• _Provided information_:

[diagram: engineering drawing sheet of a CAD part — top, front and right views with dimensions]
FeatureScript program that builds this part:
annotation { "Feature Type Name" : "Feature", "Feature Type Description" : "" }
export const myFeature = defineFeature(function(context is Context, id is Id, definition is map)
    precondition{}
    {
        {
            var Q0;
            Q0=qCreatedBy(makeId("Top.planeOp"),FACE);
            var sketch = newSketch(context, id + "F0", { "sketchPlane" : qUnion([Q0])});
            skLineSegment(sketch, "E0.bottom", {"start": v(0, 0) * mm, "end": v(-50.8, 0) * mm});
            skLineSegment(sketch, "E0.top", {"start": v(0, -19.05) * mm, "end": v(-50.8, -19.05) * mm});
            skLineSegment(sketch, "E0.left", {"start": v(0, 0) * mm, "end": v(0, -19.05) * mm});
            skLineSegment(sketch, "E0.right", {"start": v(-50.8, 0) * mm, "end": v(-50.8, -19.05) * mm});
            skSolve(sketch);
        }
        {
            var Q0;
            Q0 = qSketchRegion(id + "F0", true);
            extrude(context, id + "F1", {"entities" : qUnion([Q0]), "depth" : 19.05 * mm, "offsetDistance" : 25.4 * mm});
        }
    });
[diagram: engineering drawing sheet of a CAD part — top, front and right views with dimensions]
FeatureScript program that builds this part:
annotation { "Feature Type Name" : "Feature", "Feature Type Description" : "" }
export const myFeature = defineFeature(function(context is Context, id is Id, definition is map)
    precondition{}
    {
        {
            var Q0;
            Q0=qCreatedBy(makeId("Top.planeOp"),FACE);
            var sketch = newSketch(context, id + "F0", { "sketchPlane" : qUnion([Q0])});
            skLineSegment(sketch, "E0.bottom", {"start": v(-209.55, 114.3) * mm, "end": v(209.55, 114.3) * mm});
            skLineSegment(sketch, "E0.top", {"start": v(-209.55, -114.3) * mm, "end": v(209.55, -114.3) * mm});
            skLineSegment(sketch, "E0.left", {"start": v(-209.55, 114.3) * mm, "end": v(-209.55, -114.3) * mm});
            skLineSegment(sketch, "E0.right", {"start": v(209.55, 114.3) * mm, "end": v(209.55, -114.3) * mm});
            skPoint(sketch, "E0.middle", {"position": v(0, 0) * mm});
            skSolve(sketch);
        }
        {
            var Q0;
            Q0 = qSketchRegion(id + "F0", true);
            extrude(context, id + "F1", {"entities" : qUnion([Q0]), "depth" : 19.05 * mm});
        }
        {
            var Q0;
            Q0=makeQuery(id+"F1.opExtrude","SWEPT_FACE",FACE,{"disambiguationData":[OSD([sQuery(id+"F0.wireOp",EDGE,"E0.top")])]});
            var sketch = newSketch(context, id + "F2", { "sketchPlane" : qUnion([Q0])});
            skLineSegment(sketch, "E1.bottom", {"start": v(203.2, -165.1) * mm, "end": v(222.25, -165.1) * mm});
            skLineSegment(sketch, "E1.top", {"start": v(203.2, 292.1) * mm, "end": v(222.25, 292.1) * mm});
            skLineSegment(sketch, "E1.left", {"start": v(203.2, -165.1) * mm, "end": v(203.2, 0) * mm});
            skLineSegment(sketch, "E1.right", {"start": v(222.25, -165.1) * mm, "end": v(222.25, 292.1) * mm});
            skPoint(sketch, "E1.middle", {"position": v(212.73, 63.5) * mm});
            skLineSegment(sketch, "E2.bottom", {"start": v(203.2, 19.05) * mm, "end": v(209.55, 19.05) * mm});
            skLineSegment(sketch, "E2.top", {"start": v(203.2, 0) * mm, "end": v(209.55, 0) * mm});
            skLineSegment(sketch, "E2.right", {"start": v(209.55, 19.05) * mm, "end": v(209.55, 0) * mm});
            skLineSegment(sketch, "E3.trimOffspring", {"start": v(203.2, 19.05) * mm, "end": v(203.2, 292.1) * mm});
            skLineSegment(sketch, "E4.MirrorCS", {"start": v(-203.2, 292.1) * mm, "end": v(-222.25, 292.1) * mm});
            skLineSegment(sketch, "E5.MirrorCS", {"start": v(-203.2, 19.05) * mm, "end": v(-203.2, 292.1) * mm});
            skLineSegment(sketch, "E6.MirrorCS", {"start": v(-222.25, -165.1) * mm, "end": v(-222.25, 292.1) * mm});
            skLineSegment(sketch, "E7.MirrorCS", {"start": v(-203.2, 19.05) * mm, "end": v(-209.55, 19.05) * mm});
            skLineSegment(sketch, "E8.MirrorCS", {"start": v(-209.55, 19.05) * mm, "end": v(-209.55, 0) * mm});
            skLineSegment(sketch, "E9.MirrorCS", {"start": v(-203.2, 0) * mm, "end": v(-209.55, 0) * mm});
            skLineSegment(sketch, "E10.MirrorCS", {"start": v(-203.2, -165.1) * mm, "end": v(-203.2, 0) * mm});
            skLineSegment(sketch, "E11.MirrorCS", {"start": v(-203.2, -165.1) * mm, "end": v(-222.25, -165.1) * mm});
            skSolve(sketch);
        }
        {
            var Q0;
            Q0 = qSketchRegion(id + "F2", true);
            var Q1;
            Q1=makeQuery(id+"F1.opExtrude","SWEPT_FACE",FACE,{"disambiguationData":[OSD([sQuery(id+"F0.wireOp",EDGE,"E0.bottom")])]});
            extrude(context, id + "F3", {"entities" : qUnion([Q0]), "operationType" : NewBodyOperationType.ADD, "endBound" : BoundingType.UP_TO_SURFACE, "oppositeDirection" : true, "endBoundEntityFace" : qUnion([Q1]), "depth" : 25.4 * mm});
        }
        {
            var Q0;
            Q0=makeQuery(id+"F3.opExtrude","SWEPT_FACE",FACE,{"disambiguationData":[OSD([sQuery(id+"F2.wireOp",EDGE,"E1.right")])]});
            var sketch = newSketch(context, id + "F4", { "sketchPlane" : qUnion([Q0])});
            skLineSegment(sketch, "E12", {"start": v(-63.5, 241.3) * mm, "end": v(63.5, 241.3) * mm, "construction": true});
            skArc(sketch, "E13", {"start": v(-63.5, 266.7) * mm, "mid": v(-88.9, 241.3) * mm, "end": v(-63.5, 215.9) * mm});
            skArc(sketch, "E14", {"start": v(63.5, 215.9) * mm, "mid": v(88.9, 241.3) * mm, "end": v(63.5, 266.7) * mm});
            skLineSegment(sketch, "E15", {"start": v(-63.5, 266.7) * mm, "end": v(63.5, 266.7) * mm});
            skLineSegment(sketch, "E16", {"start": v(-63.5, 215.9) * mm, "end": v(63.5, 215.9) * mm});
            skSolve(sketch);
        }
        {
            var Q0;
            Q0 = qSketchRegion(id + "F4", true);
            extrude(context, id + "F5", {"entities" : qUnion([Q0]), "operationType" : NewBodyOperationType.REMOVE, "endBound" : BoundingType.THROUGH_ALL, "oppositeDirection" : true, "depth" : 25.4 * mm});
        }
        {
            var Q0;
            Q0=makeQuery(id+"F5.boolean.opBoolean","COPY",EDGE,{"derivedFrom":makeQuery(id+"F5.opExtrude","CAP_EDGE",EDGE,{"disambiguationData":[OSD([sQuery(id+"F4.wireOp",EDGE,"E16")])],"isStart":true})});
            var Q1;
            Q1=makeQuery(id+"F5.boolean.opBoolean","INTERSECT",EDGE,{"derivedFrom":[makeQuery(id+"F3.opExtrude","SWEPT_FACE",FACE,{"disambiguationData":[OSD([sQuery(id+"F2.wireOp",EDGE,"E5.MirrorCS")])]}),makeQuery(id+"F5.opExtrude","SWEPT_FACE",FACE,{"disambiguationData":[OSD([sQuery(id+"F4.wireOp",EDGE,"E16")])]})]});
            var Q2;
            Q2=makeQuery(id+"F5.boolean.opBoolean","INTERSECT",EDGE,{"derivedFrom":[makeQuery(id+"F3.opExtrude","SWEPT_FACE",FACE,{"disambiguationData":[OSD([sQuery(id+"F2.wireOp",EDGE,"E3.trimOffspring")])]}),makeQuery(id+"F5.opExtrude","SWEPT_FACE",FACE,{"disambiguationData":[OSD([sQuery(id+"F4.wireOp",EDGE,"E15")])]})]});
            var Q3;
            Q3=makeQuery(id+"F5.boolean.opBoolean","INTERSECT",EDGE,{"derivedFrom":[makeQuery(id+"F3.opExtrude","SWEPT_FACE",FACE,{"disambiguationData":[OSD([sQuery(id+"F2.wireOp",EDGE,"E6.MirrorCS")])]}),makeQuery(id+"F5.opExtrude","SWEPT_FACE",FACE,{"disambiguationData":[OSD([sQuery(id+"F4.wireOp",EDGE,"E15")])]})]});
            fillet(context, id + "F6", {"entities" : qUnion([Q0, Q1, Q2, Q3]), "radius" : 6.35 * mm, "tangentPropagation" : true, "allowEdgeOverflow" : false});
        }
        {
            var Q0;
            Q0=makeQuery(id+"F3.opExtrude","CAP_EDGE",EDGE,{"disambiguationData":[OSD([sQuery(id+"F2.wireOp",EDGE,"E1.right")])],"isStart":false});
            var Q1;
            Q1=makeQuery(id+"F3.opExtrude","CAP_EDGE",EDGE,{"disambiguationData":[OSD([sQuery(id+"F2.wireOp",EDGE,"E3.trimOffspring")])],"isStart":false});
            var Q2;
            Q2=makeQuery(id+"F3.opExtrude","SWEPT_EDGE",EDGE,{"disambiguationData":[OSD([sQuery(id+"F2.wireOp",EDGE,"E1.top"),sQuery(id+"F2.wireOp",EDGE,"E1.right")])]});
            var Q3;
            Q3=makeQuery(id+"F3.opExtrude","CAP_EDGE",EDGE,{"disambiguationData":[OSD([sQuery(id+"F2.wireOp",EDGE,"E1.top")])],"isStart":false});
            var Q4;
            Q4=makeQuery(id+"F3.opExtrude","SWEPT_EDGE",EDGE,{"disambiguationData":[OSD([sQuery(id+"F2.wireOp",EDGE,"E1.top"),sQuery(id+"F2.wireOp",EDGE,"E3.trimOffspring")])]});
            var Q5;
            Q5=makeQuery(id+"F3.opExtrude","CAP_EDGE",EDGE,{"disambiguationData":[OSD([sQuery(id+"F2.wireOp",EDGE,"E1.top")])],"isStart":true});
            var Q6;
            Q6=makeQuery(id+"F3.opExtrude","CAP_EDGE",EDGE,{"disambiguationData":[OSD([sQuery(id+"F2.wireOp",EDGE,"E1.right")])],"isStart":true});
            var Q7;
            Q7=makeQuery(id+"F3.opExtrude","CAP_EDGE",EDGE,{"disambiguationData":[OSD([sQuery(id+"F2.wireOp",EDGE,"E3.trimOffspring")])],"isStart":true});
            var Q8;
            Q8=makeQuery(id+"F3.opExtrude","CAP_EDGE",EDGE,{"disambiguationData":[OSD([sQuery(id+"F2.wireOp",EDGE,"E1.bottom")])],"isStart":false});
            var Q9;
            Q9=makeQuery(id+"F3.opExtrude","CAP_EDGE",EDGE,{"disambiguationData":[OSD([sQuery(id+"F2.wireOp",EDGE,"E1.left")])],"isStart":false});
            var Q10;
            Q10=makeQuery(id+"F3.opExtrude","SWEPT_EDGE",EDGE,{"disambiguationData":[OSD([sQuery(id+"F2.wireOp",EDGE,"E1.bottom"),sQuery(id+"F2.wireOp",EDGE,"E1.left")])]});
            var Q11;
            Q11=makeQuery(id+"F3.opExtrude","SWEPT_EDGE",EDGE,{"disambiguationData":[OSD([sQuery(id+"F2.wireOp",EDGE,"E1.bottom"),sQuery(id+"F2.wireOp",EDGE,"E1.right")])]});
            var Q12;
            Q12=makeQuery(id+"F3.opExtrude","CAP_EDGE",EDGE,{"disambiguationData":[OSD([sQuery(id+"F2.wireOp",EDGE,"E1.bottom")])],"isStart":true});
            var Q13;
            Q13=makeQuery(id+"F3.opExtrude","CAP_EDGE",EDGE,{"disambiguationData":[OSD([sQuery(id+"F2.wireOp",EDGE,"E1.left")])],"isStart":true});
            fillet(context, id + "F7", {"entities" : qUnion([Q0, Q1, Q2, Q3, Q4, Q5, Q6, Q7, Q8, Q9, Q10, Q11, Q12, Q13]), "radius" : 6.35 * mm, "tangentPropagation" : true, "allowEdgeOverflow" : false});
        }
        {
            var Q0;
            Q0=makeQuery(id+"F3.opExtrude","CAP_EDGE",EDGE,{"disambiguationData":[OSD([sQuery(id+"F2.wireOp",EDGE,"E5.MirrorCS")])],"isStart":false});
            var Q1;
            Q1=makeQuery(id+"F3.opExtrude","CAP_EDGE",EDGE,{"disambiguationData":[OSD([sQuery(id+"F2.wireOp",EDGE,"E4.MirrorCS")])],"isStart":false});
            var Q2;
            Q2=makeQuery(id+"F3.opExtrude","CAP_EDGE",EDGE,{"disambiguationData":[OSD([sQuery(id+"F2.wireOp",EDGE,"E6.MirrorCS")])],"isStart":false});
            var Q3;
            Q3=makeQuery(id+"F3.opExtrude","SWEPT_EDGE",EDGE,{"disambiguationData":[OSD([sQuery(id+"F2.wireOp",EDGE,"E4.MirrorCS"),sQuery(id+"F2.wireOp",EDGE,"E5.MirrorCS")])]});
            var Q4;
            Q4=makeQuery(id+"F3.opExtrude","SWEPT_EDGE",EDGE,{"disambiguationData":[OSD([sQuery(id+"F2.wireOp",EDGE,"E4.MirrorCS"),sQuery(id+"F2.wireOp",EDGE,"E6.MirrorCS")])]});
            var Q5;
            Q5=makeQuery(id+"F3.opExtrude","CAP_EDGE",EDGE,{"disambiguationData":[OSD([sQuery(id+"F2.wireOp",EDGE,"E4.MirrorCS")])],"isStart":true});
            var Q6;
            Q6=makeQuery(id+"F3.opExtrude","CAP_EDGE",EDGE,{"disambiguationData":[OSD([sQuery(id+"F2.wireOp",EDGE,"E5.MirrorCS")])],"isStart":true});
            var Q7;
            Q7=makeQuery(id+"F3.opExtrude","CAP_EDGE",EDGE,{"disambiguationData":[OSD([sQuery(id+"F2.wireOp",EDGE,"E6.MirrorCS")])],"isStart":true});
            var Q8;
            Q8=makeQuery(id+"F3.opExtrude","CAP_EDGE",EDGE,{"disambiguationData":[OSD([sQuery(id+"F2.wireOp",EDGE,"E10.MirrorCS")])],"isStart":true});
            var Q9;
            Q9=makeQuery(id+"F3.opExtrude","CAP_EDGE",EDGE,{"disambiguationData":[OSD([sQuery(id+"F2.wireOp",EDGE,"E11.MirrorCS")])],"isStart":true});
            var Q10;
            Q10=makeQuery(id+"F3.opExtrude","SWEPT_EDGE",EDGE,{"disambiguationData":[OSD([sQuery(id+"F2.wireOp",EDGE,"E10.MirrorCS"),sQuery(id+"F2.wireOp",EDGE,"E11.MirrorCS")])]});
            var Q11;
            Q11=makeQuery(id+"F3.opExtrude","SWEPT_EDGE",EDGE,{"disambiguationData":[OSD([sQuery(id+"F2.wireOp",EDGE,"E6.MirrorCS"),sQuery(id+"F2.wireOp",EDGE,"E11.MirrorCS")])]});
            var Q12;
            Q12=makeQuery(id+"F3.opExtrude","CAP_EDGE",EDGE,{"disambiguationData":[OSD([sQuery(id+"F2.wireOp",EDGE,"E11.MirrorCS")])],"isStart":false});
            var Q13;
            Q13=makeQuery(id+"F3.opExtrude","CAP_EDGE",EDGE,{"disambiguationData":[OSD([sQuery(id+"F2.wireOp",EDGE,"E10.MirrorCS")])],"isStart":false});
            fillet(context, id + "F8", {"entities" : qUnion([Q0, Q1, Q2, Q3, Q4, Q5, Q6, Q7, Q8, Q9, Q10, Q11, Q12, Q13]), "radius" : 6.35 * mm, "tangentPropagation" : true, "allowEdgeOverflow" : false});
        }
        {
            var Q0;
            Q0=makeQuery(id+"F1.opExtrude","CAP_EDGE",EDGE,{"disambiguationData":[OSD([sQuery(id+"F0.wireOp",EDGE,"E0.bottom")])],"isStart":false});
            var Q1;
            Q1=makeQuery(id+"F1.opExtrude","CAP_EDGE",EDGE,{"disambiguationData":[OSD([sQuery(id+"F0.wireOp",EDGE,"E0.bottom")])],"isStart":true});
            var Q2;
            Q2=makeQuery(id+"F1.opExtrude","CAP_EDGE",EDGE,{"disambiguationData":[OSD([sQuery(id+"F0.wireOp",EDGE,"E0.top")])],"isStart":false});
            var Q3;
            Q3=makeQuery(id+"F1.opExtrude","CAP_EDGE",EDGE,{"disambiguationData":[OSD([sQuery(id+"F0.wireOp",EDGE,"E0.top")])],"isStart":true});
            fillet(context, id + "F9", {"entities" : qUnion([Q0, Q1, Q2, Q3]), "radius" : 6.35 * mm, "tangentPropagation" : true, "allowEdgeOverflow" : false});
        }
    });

• _Work to complete_: Copy each line from the items above that contains the string "opBoolean". Treat the match as case-sensitive.

• _Result for this exercise_:
            Q0=makeQuery(id+"F5.boolean.opBoolean","COPY",EDGE,{"derivedFrom":makeQuery(id+"F5.opExtrude","CAP_EDGE",EDGE,{"disambiguationData":[OSD([sQuery(id+"F4.wireOp",EDGE,"E16")])],"isStart":true})});
            Q1=makeQuery(id+"F5.boolean.opBoolean","INTERSECT",EDGE,{"derivedFrom":[makeQuery(id+"F3.opExtrude","SWEPT_FACE",FACE,{"disambiguationData":[OSD([sQuery(id+"F2.wireOp",EDGE,"E5.MirrorCS")])]}),makeQuery(id+"F5.opExtrude","SWEPT_FACE",FACE,{"disambiguationData":[OSD([sQuery(id+"F4.wireOp",EDGE,"E16")])]})]});
            Q2=makeQuery(id+"F5.boolean.opBoolean","INTERSECT",EDGE,{"derivedFrom":[makeQuery(id+"F3.opExtrude","SWEPT_FACE",FACE,{"disambiguationData":[OSD([sQuery(id+"F2.wireOp",EDGE,"E3.trimOffspring")])]}),makeQuery(id+"F5.opExtrude","SWEPT_FACE",FACE,{"disambiguationData":[OSD([sQuery(id+"F4.wireOp",EDGE,"E15")])]})]});
            Q3=makeQuery(id+"F5.boolean.opBoolean","INTERSECT",EDGE,{"derivedFrom":[makeQuery(id+"F3.opExtrude","SWEPT_FACE",FACE,{"disambiguationData":[OSD([sQuery(id+"F2.wireOp",EDGE,"E6.MirrorCS")])]}),makeQuery(id+"F5.opExtrude","SWEPT_FACE",FACE,{"disambiguationData":[OSD([sQuery(id+"F4.wireOp",EDGE,"E15")])]})]});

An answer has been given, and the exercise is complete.